According to Steve Porter, Director of CIEL’s Climate Program, “Multilateralism is very much alive: countries are back in the sandbox and now they must keep playing.”

The “Cancun Package” represents a “trust, but verify” attitude on actions to address climate change, including guidelines on monitoring, reporting and verification of their actions. “Nations have recognized that commitments must be more than aspirational goals,” said CIEL attorney Niranjali Amerasinghe. “Now that the basic foundation has been laid, we have a responsibility to keep negotiators’ feet to the fire and ensure a comprehensive agreement with environmental integrity that is accountable to the global community.”

Countries included a milestone agreement on the role of tropical forests in addressing climate change, including limited provisions on rights, indigenous peoples and safeguards to help prevent environmental and social harms. “By recognizing that rights and safeguards are a key component to an agreement, REDD was able to move forward, helping lead to the package we now have before us,” said senior attorney Kristen Hite. “While provisions could be stronger, we have clear affirmation for what we’ve been saying all along: you can’t reduce deforestation without including indigenous peoples, rights, and biodiversity.”

The agreement establishes a new climate fund and sets up a committee to design the details, including social and environmental safeguards. It also recognizes that well-intentioned efforts to address climate change can result in adverse impacts, and establishes a new process to consider those impacts. Importantly, the agreement explicitly affirms that human rights must be respected in climate activities. "It is critical to include human rights protections in the international climate framework,” says attorney Alyssa Johl. “The Parties have taken an important step in recognizing their existing human rights obligations to safeguard the most vulnerable from the adverse impacts of climate change and climate change-related actions."
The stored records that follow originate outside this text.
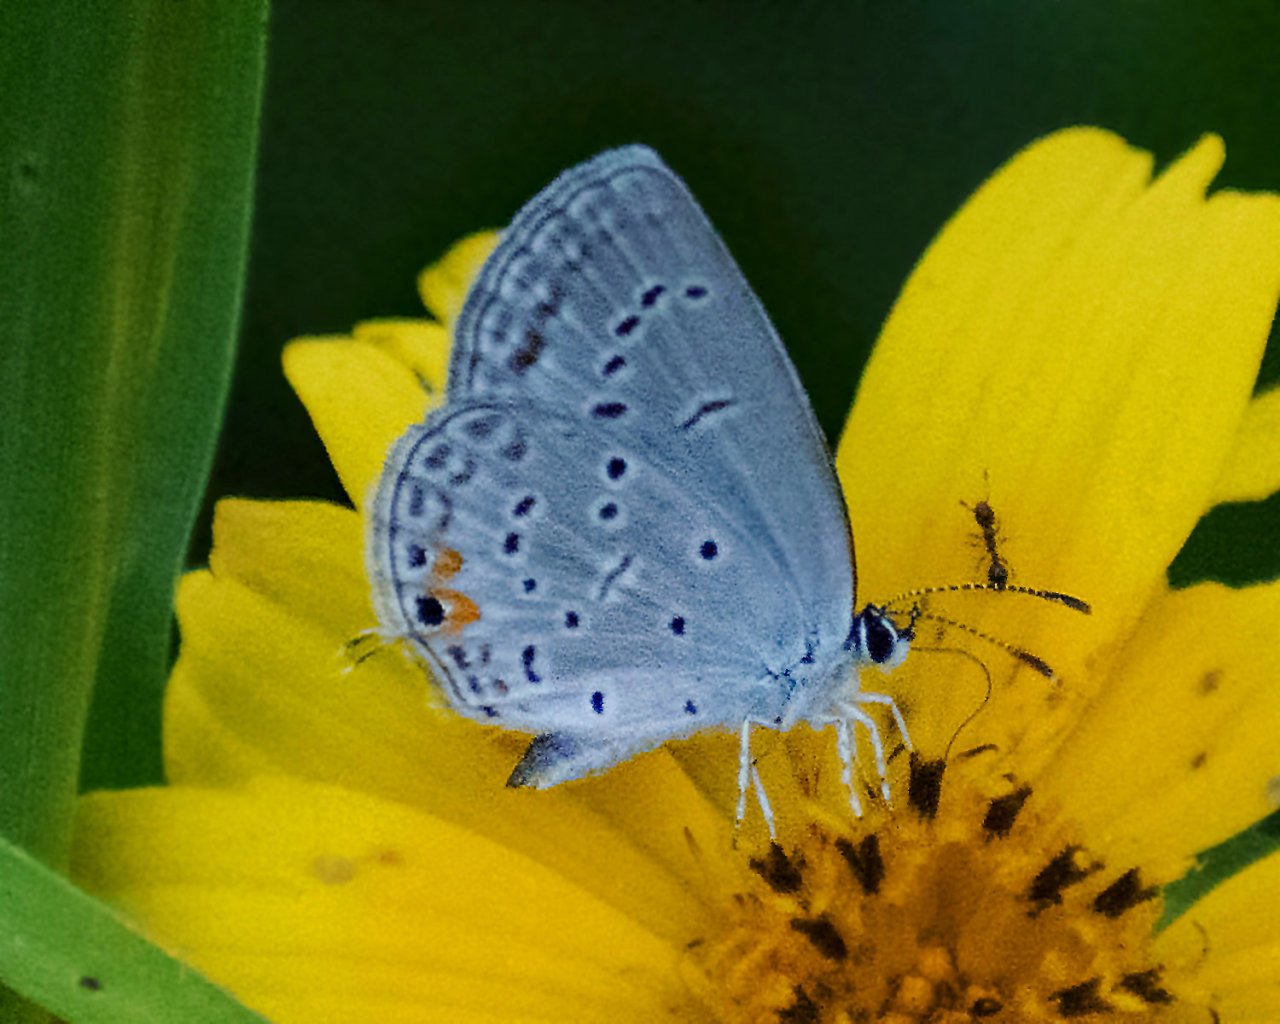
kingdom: Animalia
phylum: Arthropoda
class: Insecta
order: Lepidoptera
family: Lycaenidae
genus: Elkalyce
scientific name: Elkalyce texana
While an important step forward, there are also many things that still need to be decided, including concrete, country-specific targets for emissions reductions, how to capitalize the new climate fund, and how to move rights and safeguards beyond aspirational words into concrete actions. “Countries have invested serious efforts here to avoid planetary crisis, but there is much more to do and they need to be on their A-game as we move forward,” said Porter. “All eyes are on South Africa.”